Can you extract every line in the records that contains the string "align"? Treat uppercase and lowercase as different.

Collected data entries:
>>>>>

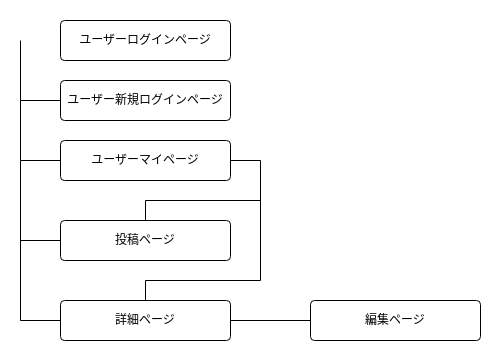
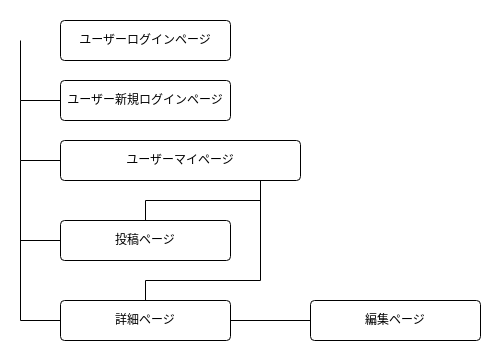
  <mxCell id="0" />
  <mxCell id="1" parent="0" />
  <mxCell id="2" style="edgeStyle=none;html=1;entryX=0;entryY=0.5;entryDx=0;entryDy=0;endArrow=none;endFill=0;rounded=0;" edge="1" parent="1" target="4"><mxGeometry relative="1" as="geometry"><mxPoint x="20" y="40" as="sourcePoint" /><Array as="points"><mxPoint x="20" y="100" /></Array></mxGeometry></mxCell>
  <mxCell id="3" value="ユーザーログインページ" style="rounded=1;arcSize=10;whiteSpace=wrap;html=1;align=center;" vertex="1" parent="1"><mxGeometry x="60" y="20" width="170" height="40" as="geometry" /></mxCell>
  <mxCell id="4" value="ユーザー新規ログインページ" style="rounded=1;arcSize=10;whiteSpace=wrap;html=1;align=center;" vertex="1" parent="1"><mxGeometry x="60" y="80" width="170" height="40" as="geometry" /></mxCell>
  <mxCell id="5" style="edgeStyle=none;rounded=0;html=1;exitX=0;exitY=0.5;exitDx=0;exitDy=0;endArrow=none;endFill=0;" edge="1" parent="1" source="8"><mxGeometry relative="1" as="geometry"><mxPoint x="20" y="100" as="targetPoint" /><Array as="points"><mxPoint x="20" y="160" /></Array></mxGeometry></mxCell>
  <mxCell id="6" style="edgeStyle=none;rounded=0;html=1;endArrow=none;endFill=0;entryX=0.5;entryY=0;entryDx=0;entryDy=0;" edge="1" parent="1" target="10"><mxGeometry relative="1" as="geometry"><mxPoint x="260" y="160" as="targetPoint" /><mxPoint x="260" y="200" as="sourcePoint" /><Array as="points"><mxPoint x="145" y="200" /></Array></mxGeometry></mxCell>
  <mxCell id="7" style="edgeStyle=none;rounded=0;html=1;endArrow=none;endFill=0;entryX=0.5;entryY=0;entryDx=0;entryDy=0;exitX=1;exitY=0.5;exitDx=0;exitDy=0;" edge="1" parent="1" source="8" target="13"><mxGeometry relative="1" as="geometry"><mxPoint x="270" y="160" as="targetPoint" /><Array as="points"><mxPoint x="260" y="160" /><mxPoint x="260" y="280" /><mxPoint x="145" y="280" /></Array></mxGeometry></mxCell>
- <mxCell id="8" value="ユーザーマイページ" style="rounded=1;arcSize=10;whiteSpace=wrap;html=1;align=center;" vertex="1" parent="1"><mxGeometry x="60" y="140" width="170" height="40" as="geometry" /></mxCell>
+ <mxCell id="8" value="ユーザーマイページ" style="rounded=1;arcSize=10;whiteSpace=wrap;html=1;align=center;" vertex="1" parent="1"><mxGeometry x="60" y="140" width="240" height="40" as="geometry" /></mxCell>
  <mxCell id="9" style="edgeStyle=none;rounded=0;html=1;endArrow=none;endFill=0;" edge="1" parent="1"><mxGeometry relative="1" as="geometry"><mxPoint x="20" y="160" as="targetPoint" /><mxPoint x="60" y="240" as="sourcePoint" /><Array as="points"><mxPoint x="20" y="240" /></Array></mxGeometry></mxCell>
  <mxCell id="10" value="投稿ページ" style="rounded=1;arcSize=10;whiteSpace=wrap;html=1;align=center;" vertex="1" parent="1"><mxGeometry x="60" y="220" width="170" height="40" as="geometry" /></mxCell>
  <mxCell id="11" style="edgeStyle=none;rounded=0;html=1;exitX=0;exitY=0.5;exitDx=0;exitDy=0;endArrow=none;endFill=0;" edge="1" parent="1" source="13"><mxGeometry relative="1" as="geometry"><mxPoint x="20" y="220" as="targetPoint" /><Array as="points"><mxPoint x="20" y="320" /></Array></mxGeometry></mxCell>
  <mxCell id="12" value="" style="edgeStyle=none;rounded=0;html=1;endArrow=none;endFill=0;" edge="1" parent="1" source="13" target="14"><mxGeometry relative="1" as="geometry" /></mxCell>
  <mxCell id="13" value="詳細ページ" style="rounded=1;arcSize=10;whiteSpace=wrap;html=1;align=center;" vertex="1" parent="1"><mxGeometry x="60" y="300" width="170" height="40" as="geometry" /></mxCell>
  <mxCell id="14" value="編集ページ" style="rounded=1;arcSize=10;whiteSpace=wrap;html=1;align=center;" vertex="1" parent="1"><mxGeometry x="310" y="300" width="170" height="40" as="geometry" /></mxCell>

<<<<<

> WRITTEN REPLY
  <mxCell id="3" value="ユーザーログインページ" style="rounded=1;arcSize=10;whiteSpace=wrap;html=1;align=center;" vertex="1" parent="1"><mxGeometry x="60" y="20" width="170" height="40" as="geometry" /></mxCell>
  <mxCell id="4" value="ユーザー新規ログインページ" style="rounded=1;arcSize=10;whiteSpace=wrap;html=1;align=center;" vertex="1" parent="1"><mxGeometry x="60" y="80" width="170" height="40" as="geometry" /></mxCell>
- <mxCell id="8" value="ユーザーマイページ" style="rounded=1;arcSize=10;whiteSpace=wrap;html=1;align=center;" vertex="1" parent="1"><mxGeometry x="60" y="140" width="170" height="40" as="geometry" /></mxCell>
+ <mxCell id="8" value="ユーザーマイページ" style="rounded=1;arcSize=10;whiteSpace=wrap;html=1;align=center;" vertex="1" parent="1"><mxGeometry x="60" y="140" width="240" height="40" as="geometry" /></mxCell>
  <mxCell id="10" value="投稿ページ" style="rounded=1;arcSize=10;whiteSpace=wrap;html=1;align=center;" vertex="1" parent="1"><mxGeometry x="60" y="220" width="170" height="40" as="geometry" /></mxCell>
  <mxCell id="13" value="詳細ページ" style="rounded=1;arcSize=10;whiteSpace=wrap;html=1;align=center;" vertex="1" parent="1"><mxGeometry x="60" y="300" width="170" height="40" as="geometry" /></mxCell>
  <mxCell id="14" value="編集ページ" style="rounded=1;arcSize=10;whiteSpace=wrap;html=1;align=center;" vertex="1" parent="1"><mxGeometry x="310" y="300" width="170" height="40" as="geometry" /></mxCell>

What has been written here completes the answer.